Summary: | Background and challenges to implementation
The Sin Tax Monitoring and Evaluation (M&E) Framework was developed
in compliance with the Philippine Sin Tax Reform Law that was enacted to reform
the existing law which has allowed the tobacco industry in the country to
flourish. The reform law revised the multi-tiered taxation to a unitary scheme
with adjusted rates and inflationary increase from 2018 onwards. The Sin Tax
M&E follows a logical framework tracking the input of the budget earmarked
for health, output or the commensurate product of the investment, intermediate
outcomes which is decreased smoking prevalence and the final health outcomes
which are decreased morbidity and mortality and financial risk protection.
Intervention or response
The challenge was to ensure an accurate data per results chain. The Department
of Health and the Department of Budget and Management agreed on the manner by
which input additions were tagged as contributed by STL. This results to
tagging of new and expanded health services as Sin Tax contributed outputs correlated
the intermediate outcomes of the Sin Tax Law. However, special studies on
decreased morbidity and mortality are still needed to support its association
to STL.
Results and lessons learnt
The
DOH was able to publish on an annual basis the results of the M&E as basis
for reporting to the Philippine Congress which ensured stakeholders that the
intention of the STL for health were attained with the following effects: (1)
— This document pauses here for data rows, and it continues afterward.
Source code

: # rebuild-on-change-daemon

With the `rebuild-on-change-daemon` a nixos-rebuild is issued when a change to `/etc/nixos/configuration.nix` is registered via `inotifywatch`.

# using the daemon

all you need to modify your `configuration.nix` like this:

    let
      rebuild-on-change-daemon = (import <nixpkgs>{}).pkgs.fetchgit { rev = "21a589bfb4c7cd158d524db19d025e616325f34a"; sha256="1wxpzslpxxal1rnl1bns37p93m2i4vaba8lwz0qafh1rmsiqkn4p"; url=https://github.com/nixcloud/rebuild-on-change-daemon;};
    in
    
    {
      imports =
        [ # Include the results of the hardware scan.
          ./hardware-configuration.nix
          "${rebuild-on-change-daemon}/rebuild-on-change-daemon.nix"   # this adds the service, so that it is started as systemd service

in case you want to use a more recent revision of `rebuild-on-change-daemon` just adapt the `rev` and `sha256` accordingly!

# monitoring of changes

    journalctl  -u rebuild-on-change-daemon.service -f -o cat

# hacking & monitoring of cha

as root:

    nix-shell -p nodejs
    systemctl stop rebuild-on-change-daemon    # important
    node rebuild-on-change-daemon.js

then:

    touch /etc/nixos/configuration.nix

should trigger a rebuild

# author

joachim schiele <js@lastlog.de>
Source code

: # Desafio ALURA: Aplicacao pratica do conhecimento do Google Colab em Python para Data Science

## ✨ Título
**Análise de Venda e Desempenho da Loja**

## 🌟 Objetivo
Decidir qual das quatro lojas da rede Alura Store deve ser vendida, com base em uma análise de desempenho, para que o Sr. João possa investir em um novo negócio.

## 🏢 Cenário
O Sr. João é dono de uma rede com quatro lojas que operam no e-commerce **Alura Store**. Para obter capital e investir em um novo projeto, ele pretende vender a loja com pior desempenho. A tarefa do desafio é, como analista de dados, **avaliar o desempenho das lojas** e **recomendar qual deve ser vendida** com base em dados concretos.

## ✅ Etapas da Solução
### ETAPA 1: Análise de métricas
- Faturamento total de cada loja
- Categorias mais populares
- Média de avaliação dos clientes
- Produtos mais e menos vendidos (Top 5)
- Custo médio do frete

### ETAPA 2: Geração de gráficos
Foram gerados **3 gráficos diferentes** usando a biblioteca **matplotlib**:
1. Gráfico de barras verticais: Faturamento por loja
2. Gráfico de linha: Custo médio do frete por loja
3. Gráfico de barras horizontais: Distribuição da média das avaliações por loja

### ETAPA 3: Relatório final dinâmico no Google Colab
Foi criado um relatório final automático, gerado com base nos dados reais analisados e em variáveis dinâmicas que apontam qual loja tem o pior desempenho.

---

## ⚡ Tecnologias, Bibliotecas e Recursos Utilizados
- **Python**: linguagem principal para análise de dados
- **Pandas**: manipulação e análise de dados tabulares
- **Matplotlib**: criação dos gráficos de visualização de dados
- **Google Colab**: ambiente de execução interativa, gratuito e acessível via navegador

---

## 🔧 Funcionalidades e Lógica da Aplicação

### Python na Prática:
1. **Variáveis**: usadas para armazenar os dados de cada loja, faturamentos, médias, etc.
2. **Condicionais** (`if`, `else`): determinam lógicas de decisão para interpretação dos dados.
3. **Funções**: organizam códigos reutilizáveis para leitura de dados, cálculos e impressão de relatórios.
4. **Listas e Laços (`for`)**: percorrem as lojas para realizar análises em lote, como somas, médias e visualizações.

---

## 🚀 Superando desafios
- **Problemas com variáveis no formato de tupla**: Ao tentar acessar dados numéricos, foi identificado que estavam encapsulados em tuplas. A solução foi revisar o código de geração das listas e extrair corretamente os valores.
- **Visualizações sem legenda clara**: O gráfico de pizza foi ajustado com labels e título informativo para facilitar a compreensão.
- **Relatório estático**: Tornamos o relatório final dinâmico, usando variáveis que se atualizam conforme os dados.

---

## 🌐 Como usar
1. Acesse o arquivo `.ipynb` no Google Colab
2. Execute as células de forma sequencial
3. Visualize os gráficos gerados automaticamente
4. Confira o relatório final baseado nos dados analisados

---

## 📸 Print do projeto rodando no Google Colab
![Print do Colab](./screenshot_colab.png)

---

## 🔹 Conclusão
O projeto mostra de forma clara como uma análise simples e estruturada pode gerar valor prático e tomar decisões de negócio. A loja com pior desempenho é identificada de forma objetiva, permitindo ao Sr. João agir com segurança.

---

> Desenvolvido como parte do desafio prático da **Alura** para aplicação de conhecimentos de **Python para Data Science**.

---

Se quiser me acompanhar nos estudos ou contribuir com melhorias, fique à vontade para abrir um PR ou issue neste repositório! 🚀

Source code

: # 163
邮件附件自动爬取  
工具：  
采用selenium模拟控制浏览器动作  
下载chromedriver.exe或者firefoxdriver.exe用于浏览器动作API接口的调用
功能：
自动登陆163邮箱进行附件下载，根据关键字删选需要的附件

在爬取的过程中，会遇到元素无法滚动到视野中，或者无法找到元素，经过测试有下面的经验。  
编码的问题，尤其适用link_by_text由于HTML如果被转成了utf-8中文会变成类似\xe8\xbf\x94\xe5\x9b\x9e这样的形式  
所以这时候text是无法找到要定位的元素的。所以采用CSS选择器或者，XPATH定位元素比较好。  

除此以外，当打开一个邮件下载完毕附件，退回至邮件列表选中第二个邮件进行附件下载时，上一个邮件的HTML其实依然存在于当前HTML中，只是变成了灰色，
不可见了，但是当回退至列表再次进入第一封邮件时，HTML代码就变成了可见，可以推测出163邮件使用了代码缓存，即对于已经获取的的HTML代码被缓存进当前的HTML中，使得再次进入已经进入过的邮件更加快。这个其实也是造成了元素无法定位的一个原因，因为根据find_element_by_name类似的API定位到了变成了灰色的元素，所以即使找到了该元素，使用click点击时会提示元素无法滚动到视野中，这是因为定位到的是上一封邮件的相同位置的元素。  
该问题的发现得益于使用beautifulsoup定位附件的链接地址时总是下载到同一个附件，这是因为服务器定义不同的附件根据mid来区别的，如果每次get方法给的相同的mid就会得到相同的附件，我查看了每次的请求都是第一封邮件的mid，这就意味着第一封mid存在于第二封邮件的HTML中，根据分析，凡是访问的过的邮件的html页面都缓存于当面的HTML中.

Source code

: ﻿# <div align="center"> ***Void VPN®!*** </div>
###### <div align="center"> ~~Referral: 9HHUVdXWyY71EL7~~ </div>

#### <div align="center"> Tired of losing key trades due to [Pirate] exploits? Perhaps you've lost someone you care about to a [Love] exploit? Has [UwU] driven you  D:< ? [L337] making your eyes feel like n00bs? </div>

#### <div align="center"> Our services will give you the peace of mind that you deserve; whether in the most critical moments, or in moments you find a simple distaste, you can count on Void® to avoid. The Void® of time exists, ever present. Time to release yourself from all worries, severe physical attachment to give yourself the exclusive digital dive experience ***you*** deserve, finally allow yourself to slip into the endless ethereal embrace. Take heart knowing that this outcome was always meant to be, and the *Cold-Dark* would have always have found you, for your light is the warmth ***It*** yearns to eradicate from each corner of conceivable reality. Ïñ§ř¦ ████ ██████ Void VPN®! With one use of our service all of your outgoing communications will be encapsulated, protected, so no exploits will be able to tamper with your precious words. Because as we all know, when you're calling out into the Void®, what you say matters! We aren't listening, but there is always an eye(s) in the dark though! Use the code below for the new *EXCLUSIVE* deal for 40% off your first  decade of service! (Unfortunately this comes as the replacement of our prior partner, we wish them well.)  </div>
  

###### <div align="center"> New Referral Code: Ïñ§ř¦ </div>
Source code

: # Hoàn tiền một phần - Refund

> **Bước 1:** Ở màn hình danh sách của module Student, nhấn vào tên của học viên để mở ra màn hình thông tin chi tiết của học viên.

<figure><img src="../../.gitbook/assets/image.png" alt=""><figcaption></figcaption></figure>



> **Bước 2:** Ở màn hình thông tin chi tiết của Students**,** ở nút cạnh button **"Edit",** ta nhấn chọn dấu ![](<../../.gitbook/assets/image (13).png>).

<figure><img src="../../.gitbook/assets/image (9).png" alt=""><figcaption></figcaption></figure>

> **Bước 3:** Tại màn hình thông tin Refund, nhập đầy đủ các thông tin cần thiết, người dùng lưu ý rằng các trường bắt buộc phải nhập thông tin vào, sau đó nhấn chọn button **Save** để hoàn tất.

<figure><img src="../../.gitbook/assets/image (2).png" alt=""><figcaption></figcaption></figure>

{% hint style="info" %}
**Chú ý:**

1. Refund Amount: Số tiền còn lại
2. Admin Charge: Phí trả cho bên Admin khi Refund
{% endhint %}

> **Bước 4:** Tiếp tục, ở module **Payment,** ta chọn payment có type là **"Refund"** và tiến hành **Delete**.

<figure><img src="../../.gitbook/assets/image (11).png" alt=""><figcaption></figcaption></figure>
increased health budget, (2) increased health service coverage, (3)
availability of new health services, and (4) decreased smoking prevalence.
Conclusions and key recommendations
In a highly political environment with a strong tobacco lobby, having a
clear M&E framework guides the government in tracking the law's health
interest. We recommend countries who will pursue FCTC Article VI (Price and Tax
Measures to Reduce the Demand for Tobacco) to come up with an M&E framework
using a logical framework for easier understanding.